Super‐Elastic and Temperature‐Tolerant Hydrogel Electrodes for Supercapacitors via MXene Enhanced Ice‐Templating Synthesis

Abstract

AbstractDeveloping flexible energy storage devices with good deformation resistance under extreme operating conditions is highly desirable yet remains very challenging. Super‐elastic MXene‐enhanced polyvinyl alcohol/polyaniline (AMPH) hydrogel electrodes are designed and synthesized through vertical gradient ice templating‐induced polymerization. This approach allows for the unidirectional growth of polyaniline (PANI) and 2D MXene layers along the elongated arrayed ice crystals in a controlled manner. The resulting 3D unidirectional AMPH hydrogel exhibits inherent stretchability and electronic conductivity, with the ability to completely recover its shape even under extreme conditions, such as 500% tensile strain, 50% compressive strain.
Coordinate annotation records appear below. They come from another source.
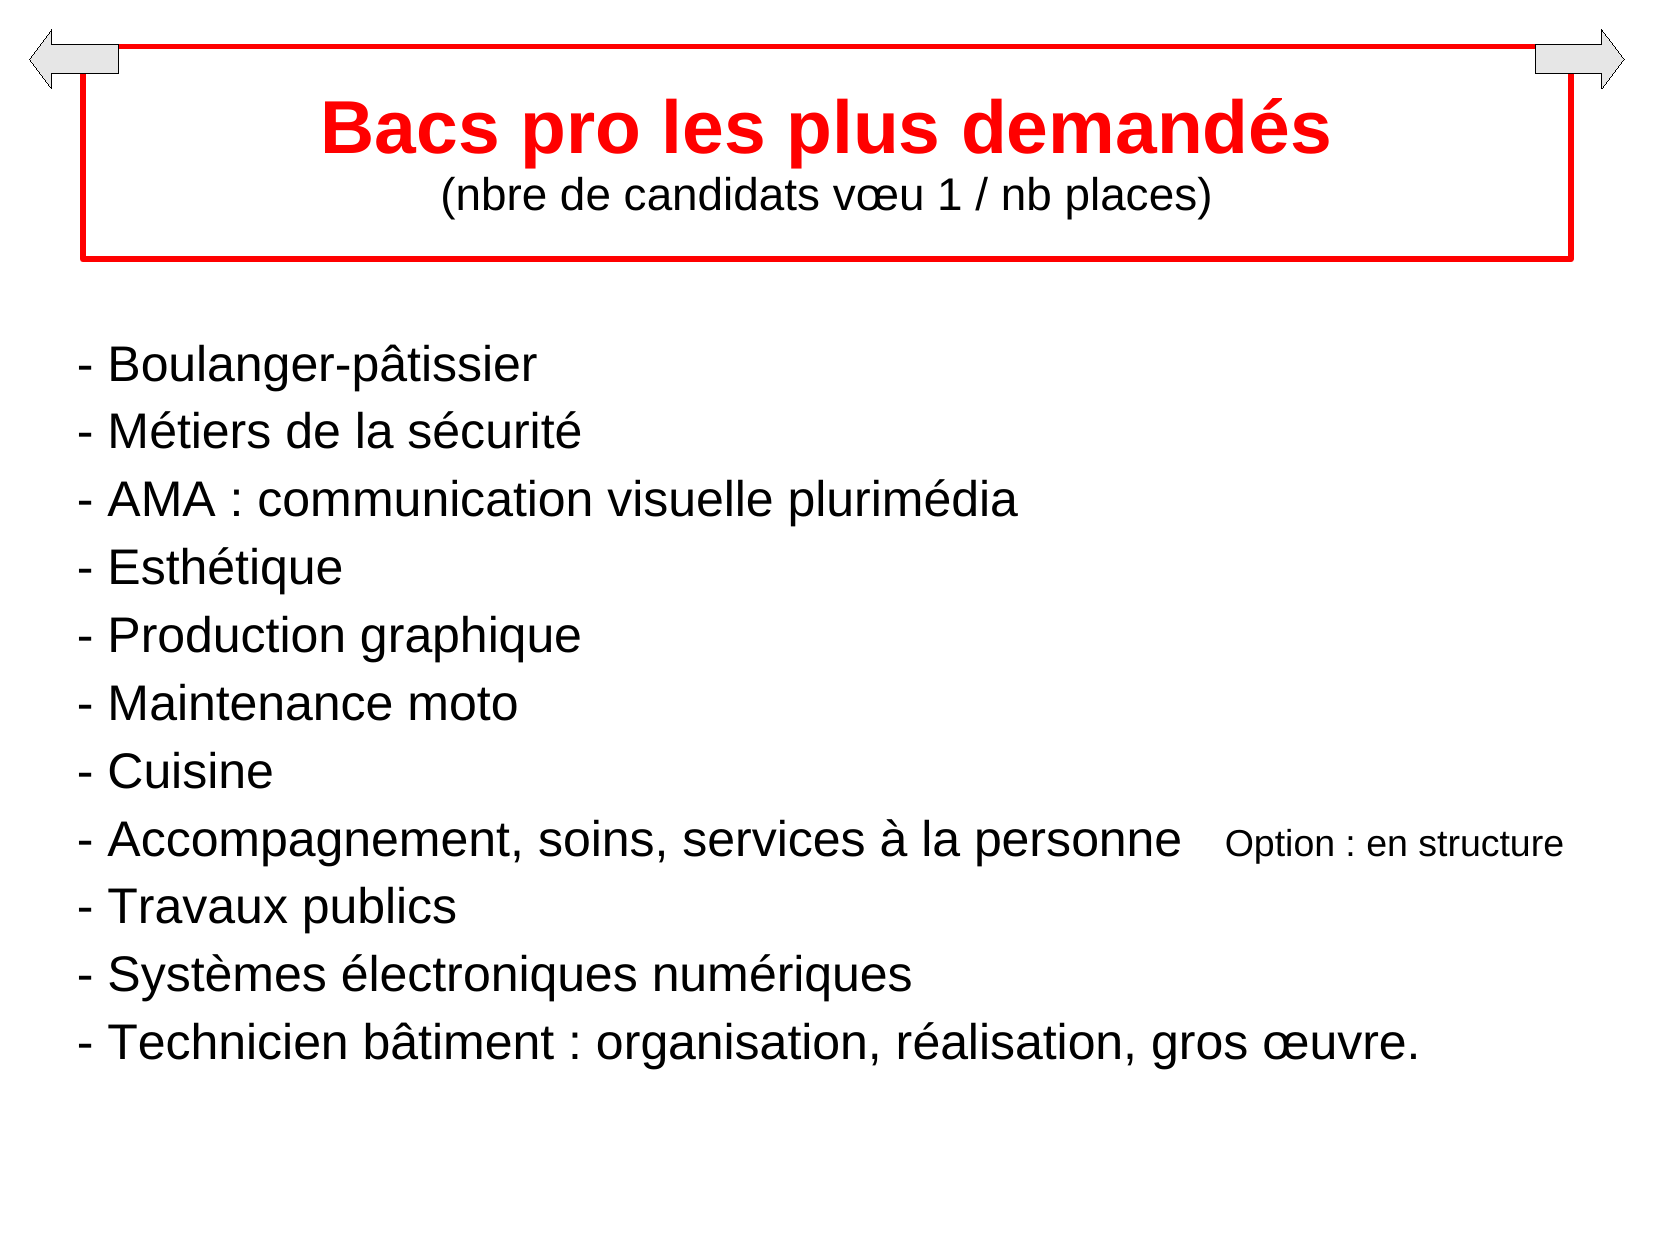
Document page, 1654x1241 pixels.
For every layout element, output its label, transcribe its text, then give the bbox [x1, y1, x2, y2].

text_box [29, 29, 119, 89]
title Bacs pro les plus demandés (nbre de candidats vœu 1 / nb places) [82, 46, 1571, 260]
subtitle - Boulanger-pâtissier - Métiers de la sécurité - AMA : communication visuelle plurimédia - Esthétique - Production graphique - Maintenance moto - Cuisine - Accompagnement, soins, services à la personne Option : en structure - Travaux publics - Systèmes électroniques numériques - Technicien bâtiment : organisation, réalisation, gros œuvre. [76, 293, 1565, 1113]
text_box [1535, 29, 1625, 89]
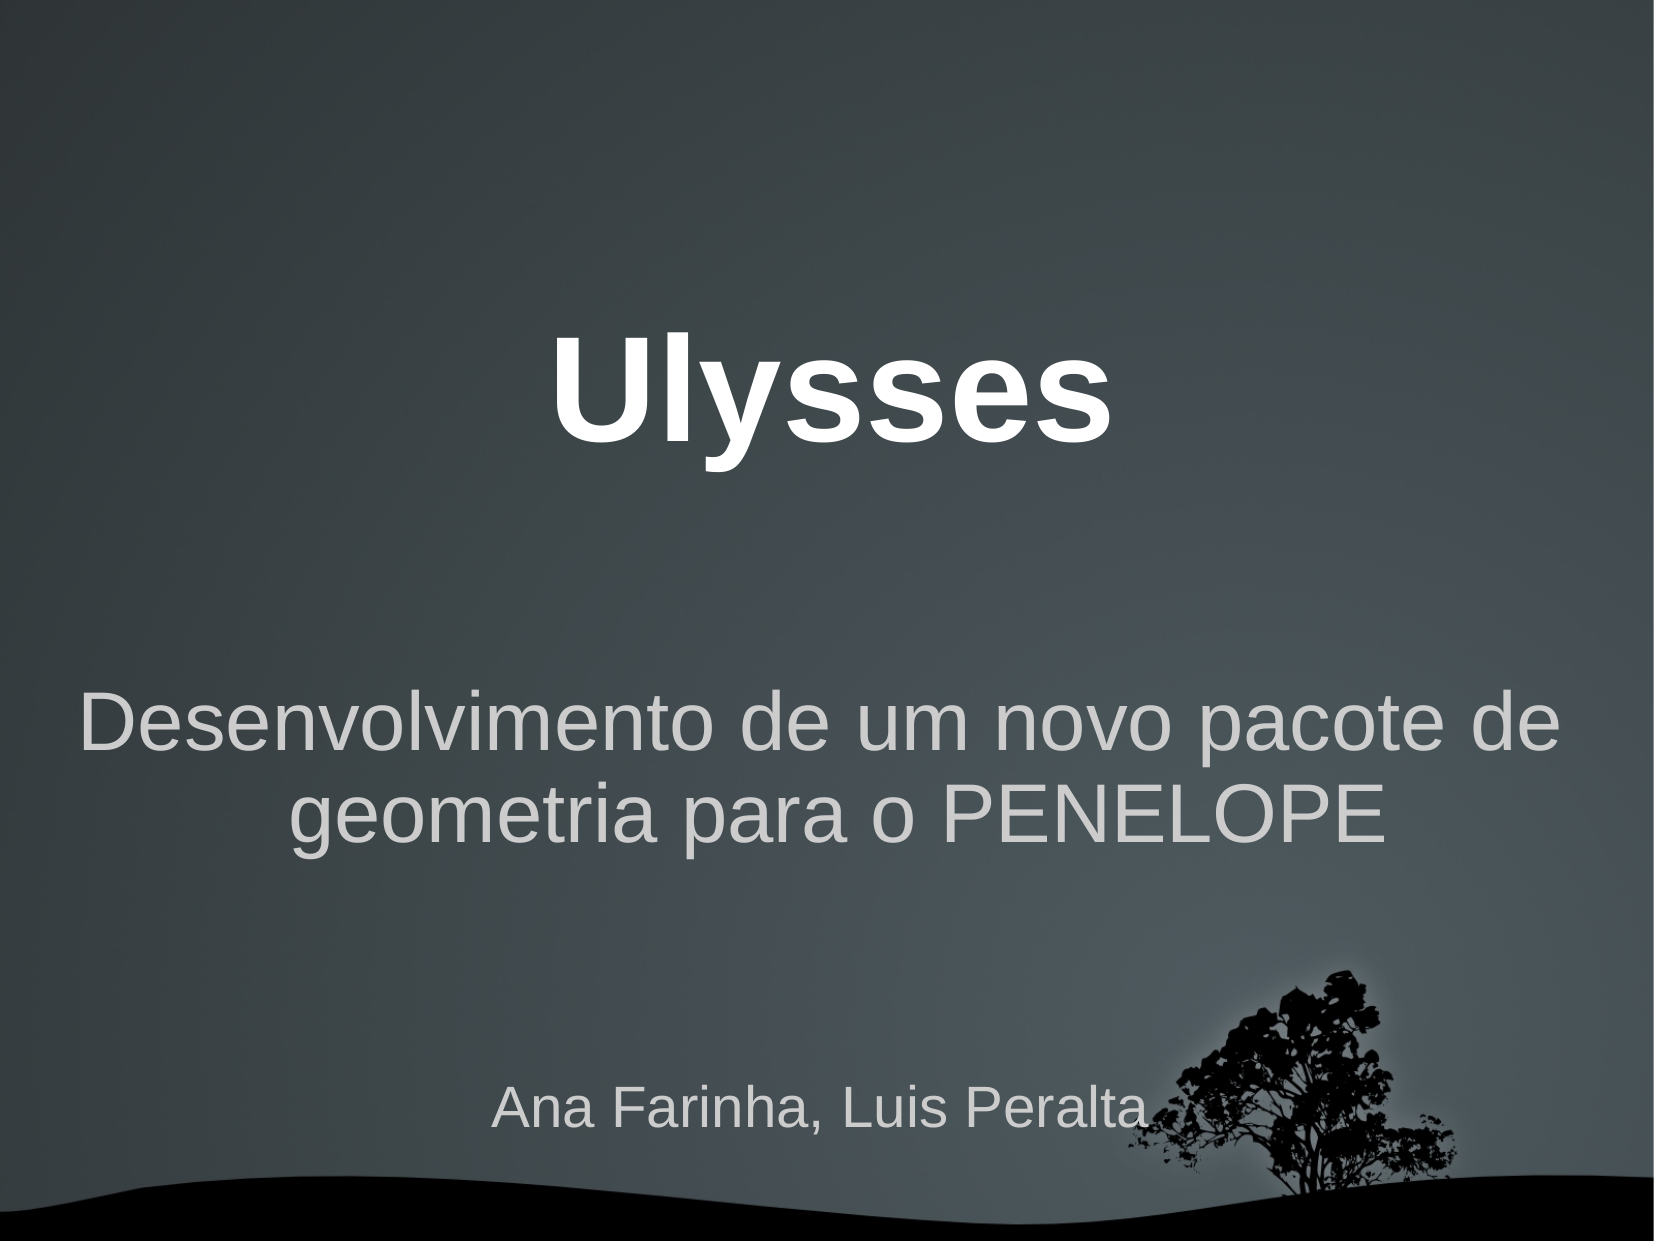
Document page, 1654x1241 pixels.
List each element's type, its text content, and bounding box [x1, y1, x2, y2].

The presence of MXene in the hydrogel electrode enhances its resilience to mechanical compression and stretching, resulting in less variation in resistance. AMPH has a specific capacitance of 130.68 and 88.02 mF cm−2 at a current density of 0.2 and 2 mA cm−2, respectively, and retains 90% and 70% of its original capacitance at elongation of 100% and 200%, respectively. AMPH‐based supercapacitors demonstrate exceptional performance in high salinity environments and wide temperature ranges (−30–80 °C). The high electrochemical activity, temperature tolerance, and mechanical robustness of AMPH‐based supercapacitor endow it promising as the power supply for flexible and wearable electronic devices.